Madame Emanuela MUSCARA a signalé qu’en 2015, l’OIM a mis au point le Cadre de gouvernance des migrations (MiGOF). Ce cadre propose l’approche idéale par laquelle un État peut déterminer ce dont il a besoin pour bien gérer les migrations, compte tenu des circonstances nationales qui varient d’un pays à l’autre. La même année, pour pouvoir mesurer ce cadre de gouvernance, l’OIM a élaboré avec Economist Impact les indicateurs de gouvernance des migrations un ensemble type de près de 100 indicateurs permettant aux États de dresser le bilan de leurs structures de gouvernance des migrations.Les évaluations des IGM sont effectuées à la demande des gouvernements pour mettre en œuvre concrètement le Pacte mondial pour des migrations sûres, ordonnées et régulières adopte par la majorité’ des états membres des nations unies, dont le BURUNDI en 2018. L’objectif final est l’identification de forces et les faiblesses des systèmes de gestion des migrations, ce qui permet de mettre en œuvre des réformes qui soient ciblées et efficaces. Le processus d’évaluation des IGM au Burundi a été mené depuis le mois d’octobre 2023, a-t-elle ajouté.

Le rapport de la situation des Indicateurs de gouvernance des migrations met en évidence les exemples d’aspects qui sont bien développés au Burundi et les aspects qui pourraient être renforcés. Sur ce point, Madame Emmanuela a salué quelques actions concrètes réalisées ces derniers mois par le gouvernement du Burundi, avec le soutien de l’OIM, pour relever certains défis liés à la migration dont l’élaboration de la Politique Nationale de la Migration de la Main d’œuvre ainsi que l’élaboration des procédures opérationnelles standards sur le processus de recrutement éthique ; la consolidation du système de gestion des risques de catastrophes et l’élaboration du plan d’action national de lutte contre la traite des personnes ainsi que les procédures opérationnelles standards de lutte contre la traite des personnes.

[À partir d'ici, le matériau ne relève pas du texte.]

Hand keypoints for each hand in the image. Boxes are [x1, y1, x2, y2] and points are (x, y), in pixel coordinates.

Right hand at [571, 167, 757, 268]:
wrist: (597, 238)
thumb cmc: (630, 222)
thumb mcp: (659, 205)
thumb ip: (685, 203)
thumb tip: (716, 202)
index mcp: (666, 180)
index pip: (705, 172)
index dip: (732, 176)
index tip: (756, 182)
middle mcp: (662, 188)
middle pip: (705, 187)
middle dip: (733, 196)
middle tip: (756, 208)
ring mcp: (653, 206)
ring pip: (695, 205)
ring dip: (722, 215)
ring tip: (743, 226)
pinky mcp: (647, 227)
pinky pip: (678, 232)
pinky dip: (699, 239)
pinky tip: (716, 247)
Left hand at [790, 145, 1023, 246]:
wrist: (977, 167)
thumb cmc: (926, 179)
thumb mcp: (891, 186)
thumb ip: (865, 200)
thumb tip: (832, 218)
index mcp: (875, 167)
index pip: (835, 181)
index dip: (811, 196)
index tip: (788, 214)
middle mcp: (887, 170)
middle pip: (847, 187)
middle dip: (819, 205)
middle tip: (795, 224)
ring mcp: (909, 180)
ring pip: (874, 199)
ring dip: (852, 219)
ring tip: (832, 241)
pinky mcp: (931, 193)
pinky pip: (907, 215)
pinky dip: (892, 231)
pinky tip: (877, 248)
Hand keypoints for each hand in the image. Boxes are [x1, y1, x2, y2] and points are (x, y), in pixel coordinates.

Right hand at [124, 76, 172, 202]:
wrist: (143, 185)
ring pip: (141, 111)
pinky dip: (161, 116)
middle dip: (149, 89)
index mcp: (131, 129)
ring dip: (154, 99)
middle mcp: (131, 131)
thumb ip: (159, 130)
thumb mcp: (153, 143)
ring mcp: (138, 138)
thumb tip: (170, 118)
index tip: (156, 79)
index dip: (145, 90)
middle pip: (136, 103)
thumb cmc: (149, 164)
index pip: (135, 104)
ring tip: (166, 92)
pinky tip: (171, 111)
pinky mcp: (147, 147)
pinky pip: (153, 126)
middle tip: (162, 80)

Quant au Secrétaire Permanent au Ministère des Affaires Etrangères et de la Coopération au Développement a fait savoir que le monde actuel est caractérisé par une mobilité sans précèdent, et le besoin de faciliter des migrations sûres, ordonnées et régulières se fait sentir. La nécessité de relever les défis et de maximiser les opportunités offertes par cette mobilité a été reconnue avec l’inclusion de la migration dans le Programme de Développement durable à l’horizon 2030.

La législation burundaise sur les migrations existe déjà à travers le Décret-loi N°01/25 du 05 novembre 2021 portant révision du  Décret-Loi du 20 mars 1989 portant règlementation des migrations au Burundi. En s’investissant dans la signature des accords en matière de la migration de la main d’œuvre depuis 2021, le Gouvernement du Burundi a voulu diminuer sinon combattre à jamais les migrations illégales pour les burundais qui partaient clandestinement à  l’extérieur du pays à la quête du travail, et ainsi minimiser le trafic illicite des migrants et aux abus dont certains deviennent victimes dans les pays de destination, a-t-il ajouté.

Signalons qu’au Burundi, le processus d’analyse des indicateurs de gouvernance des migrations a été entrepris par l’OIM et l’Economist Impact, en collaboration avec l’équipe des points focaux représentant les différents Ministères sectoriels et le représentant des Agences privées de recrutement. Ces indicateurs permettront au Gouvernement du Burundi de renforcer ou d’améliorer la gouvernance des migrations, et ce, dans le but de la mise en œuvre de la vision de Son Excellence le Président de la République « Burundi pays émergent en 2040 et pays développé en 2060 ».